**PROBLEM**: Would you transcribe exactly the lines from the beginning of the records below through the line with "focal_35mm: 39", both included, omitting the pictures?

**RECORDS TO PROCESS**:
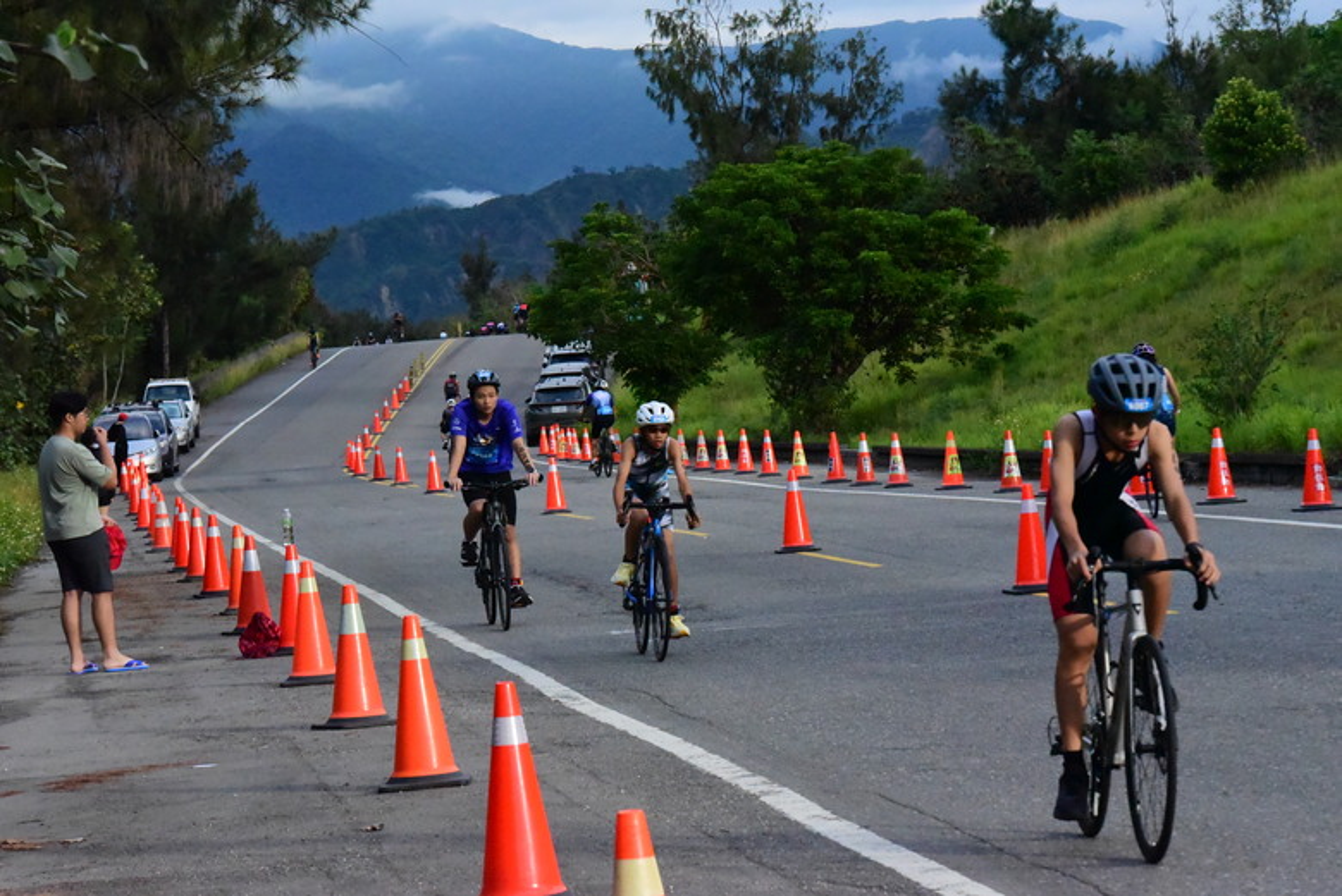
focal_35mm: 135
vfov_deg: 10.2
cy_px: 448
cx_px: 671
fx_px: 5035
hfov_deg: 15.2
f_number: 14
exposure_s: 1/3200
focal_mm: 135
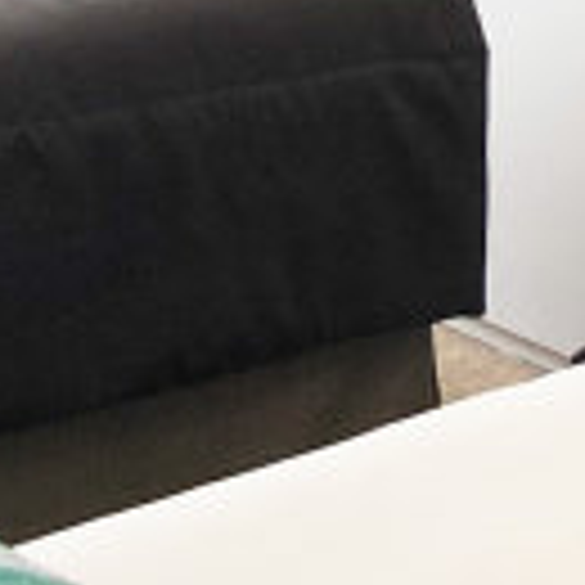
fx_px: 3728
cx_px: 662
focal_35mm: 195
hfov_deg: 8.9
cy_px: -310
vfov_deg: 8.7
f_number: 1.8
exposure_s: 1/25
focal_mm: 4
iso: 40
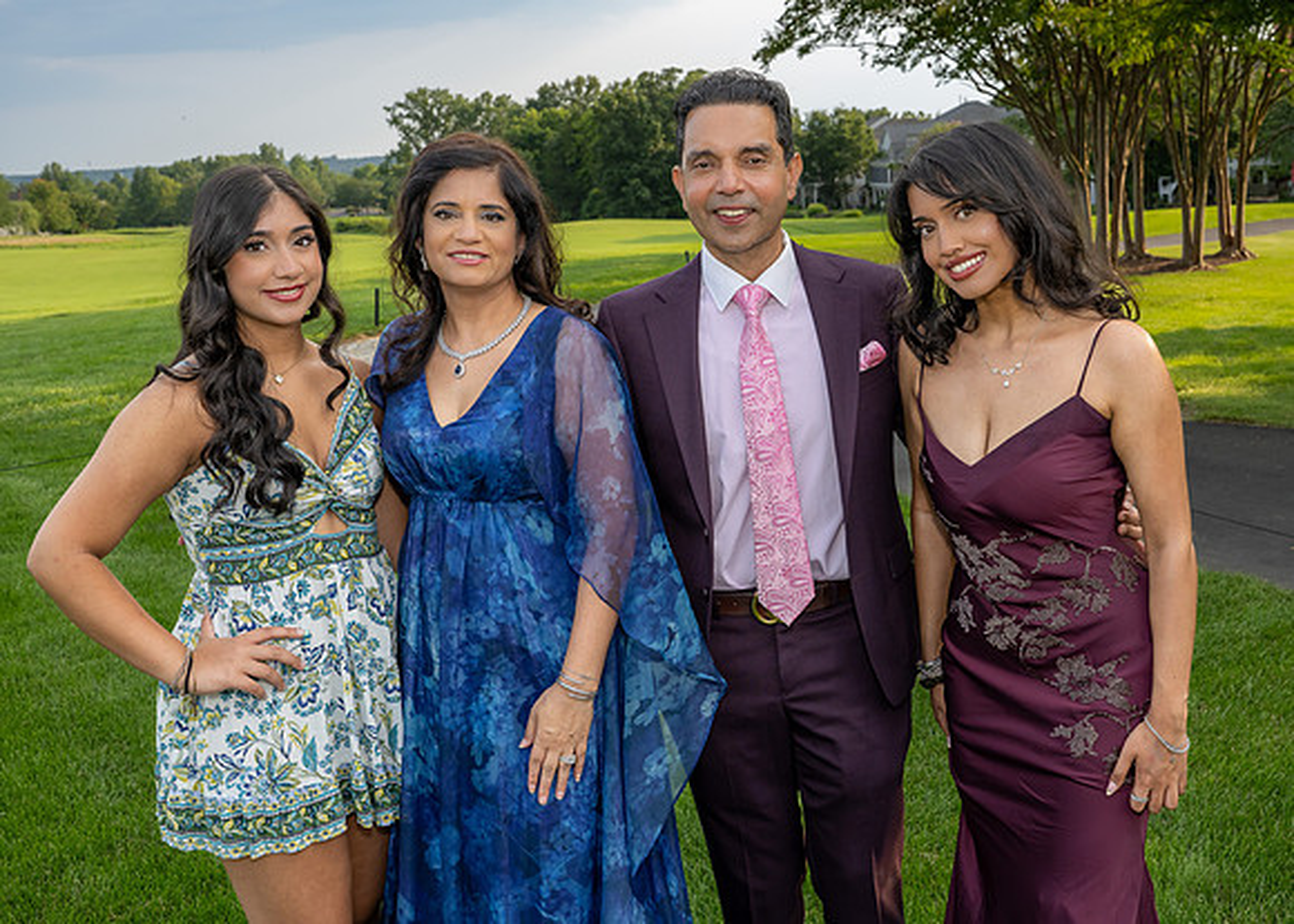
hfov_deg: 46.0
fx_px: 1518
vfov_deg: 33.8
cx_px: 758
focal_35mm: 41
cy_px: 404
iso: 320
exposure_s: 1/250
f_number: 8
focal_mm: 35
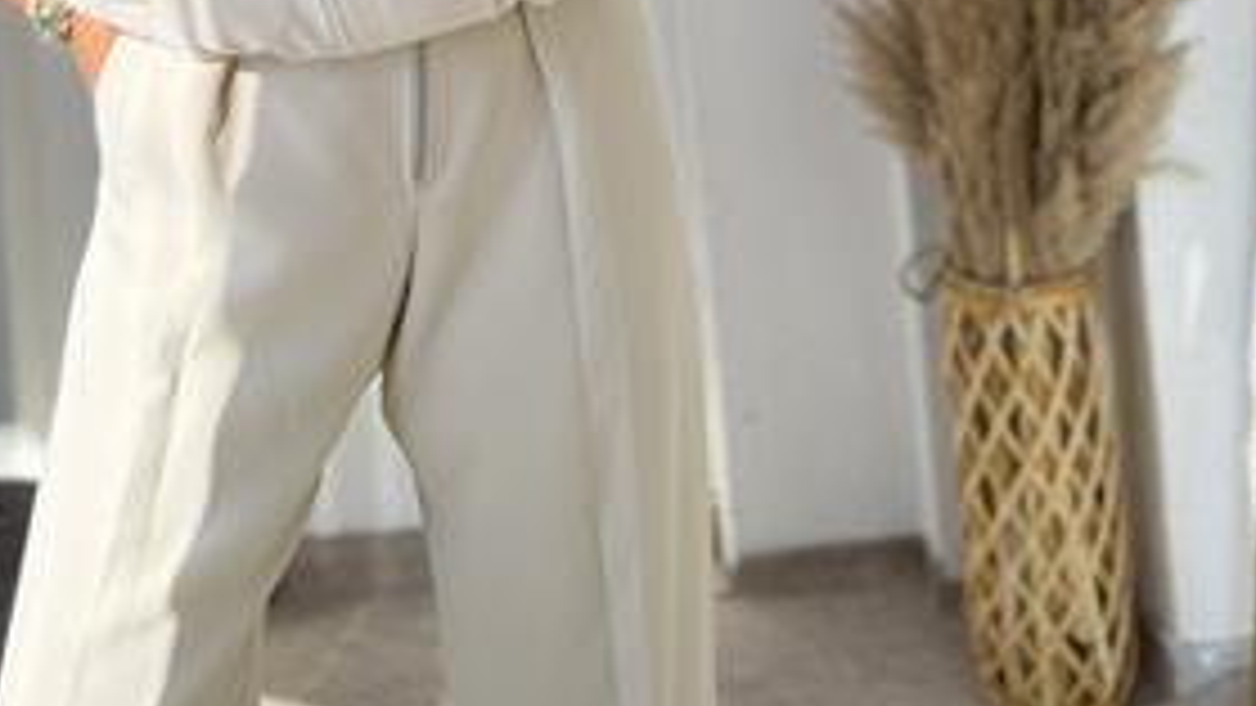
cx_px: 563
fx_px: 1665
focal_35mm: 50
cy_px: -384
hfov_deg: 41.3
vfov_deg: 20.2
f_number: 1.78
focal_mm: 6.76
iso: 100
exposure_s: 1/368
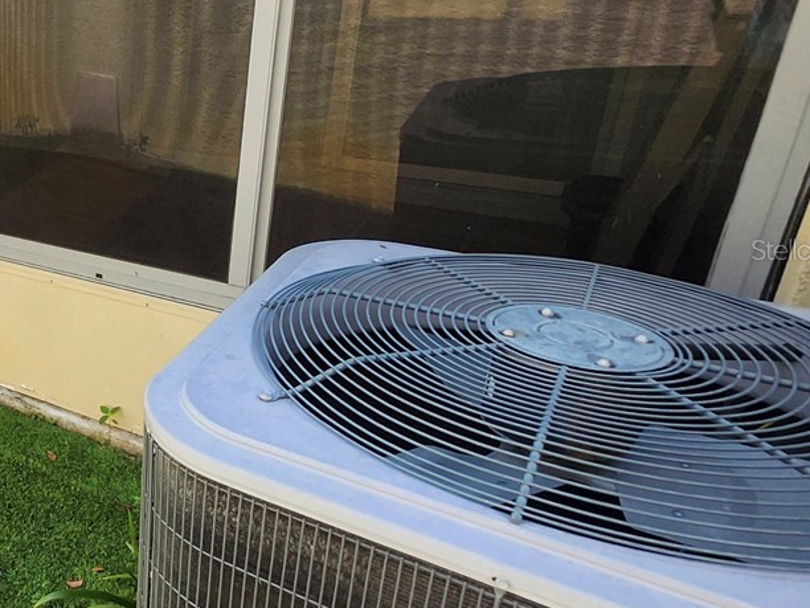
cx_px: -183
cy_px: 249
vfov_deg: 41.6
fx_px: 796
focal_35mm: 34
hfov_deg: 38.4
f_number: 2.2
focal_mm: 1.74
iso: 40
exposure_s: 1/477
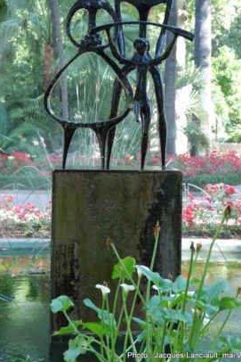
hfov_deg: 13.5
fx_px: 1019
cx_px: 116
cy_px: 145
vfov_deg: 20.1
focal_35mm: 102
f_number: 4.5
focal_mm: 55
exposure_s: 1/50
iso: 200
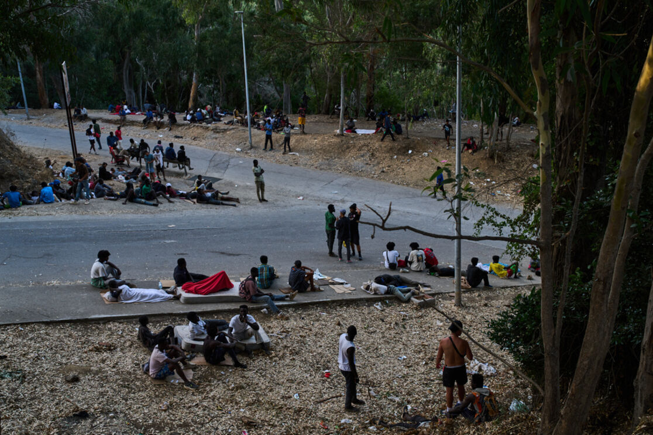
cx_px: 326
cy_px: 218
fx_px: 635
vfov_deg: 37.8
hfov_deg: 54.5
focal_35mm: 35
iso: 160
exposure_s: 1/100
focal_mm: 35
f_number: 5
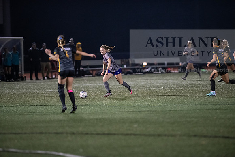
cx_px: 118
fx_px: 1959
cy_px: 78
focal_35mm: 300
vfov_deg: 4.6
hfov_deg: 6.9
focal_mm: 300
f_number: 2.8
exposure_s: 1/1000
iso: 8000
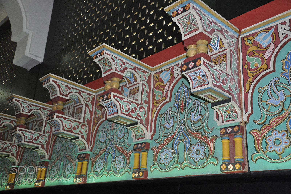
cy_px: 97
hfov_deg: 49.6
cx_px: 146
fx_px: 315
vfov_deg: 34.1
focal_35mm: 39
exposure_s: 1/60
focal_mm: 26
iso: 800
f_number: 4
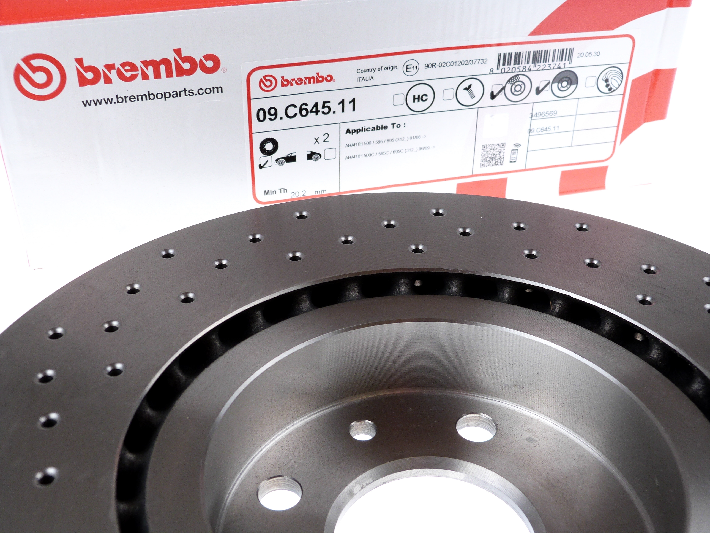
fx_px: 861
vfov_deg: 34.3
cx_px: 355
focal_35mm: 42
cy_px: 266
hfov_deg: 44.8
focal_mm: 7.4
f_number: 3.2
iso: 125
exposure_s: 1/60
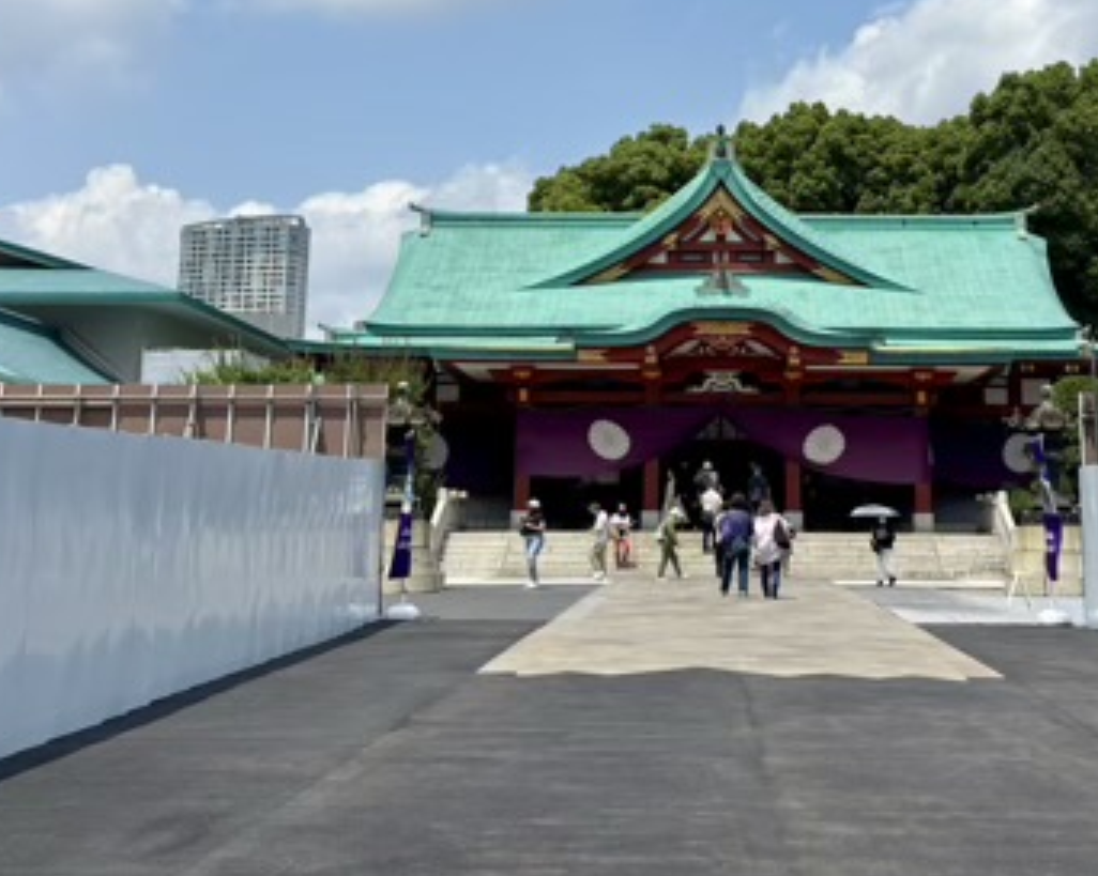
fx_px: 1688
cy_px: 213
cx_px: 716
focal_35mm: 52
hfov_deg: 35.7
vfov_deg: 28.6
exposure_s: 1/6329
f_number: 1.6
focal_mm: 5.96
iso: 50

**WRITTEN REPLY**:
focal_35mm: 135
vfov_deg: 10.2
cy_px: 448
cx_px: 671
fx_px: 5035
hfov_deg: 15.2
f_number: 14
exposure_s: 1/3200
focal_mm: 135
fx_px: 3728
cx_px: 662
focal_35mm: 195
hfov_deg: 8.9
cy_px: -310
vfov_deg: 8.7
f_number: 1.8
exposure_s: 1/25
focal_mm: 4
iso: 40
hfov_deg: 46.0
fx_px: 1518
vfov_deg: 33.8
cx_px: 758
focal_35mm: 41
cy_px: 404
iso: 320
exposure_s: 1/250
f_number: 8
focal_mm: 35
cx_px: 563
fx_px: 1665
focal_35mm: 50
cy_px: -384
hfov_deg: 41.3
vfov_deg: 20.2
f_number: 1.78
focal_mm: 6.76
iso: 100
exposure_s: 1/368
cx_px: -183
cy_px: 249
vfov_deg: 41.6
fx_px: 796
focal_35mm: 34
hfov_deg: 38.4
f_number: 2.2
focal_mm: 1.74
iso: 40
exposure_s: 1/477
hfov_deg: 13.5
fx_px: 1019
cx_px: 116
cy_px: 145
vfov_deg: 20.1
focal_35mm: 102
f_number: 4.5
focal_mm: 55
exposure_s: 1/50
iso: 200
cx_px: 326
cy_px: 218
fx_px: 635
vfov_deg: 37.8
hfov_deg: 54.5
focal_35mm: 35
iso: 160
exposure_s: 1/100
focal_mm: 35
f_number: 5
cx_px: 118
fx_px: 1959
cy_px: 78
focal_35mm: 300
vfov_deg: 4.6
hfov_deg: 6.9
focal_mm: 300
f_number: 2.8
exposure_s: 1/1000
iso: 8000
cy_px: 97
hfov_deg: 49.6
cx_px: 146
fx_px: 315
vfov_deg: 34.1
focal_35mm: 39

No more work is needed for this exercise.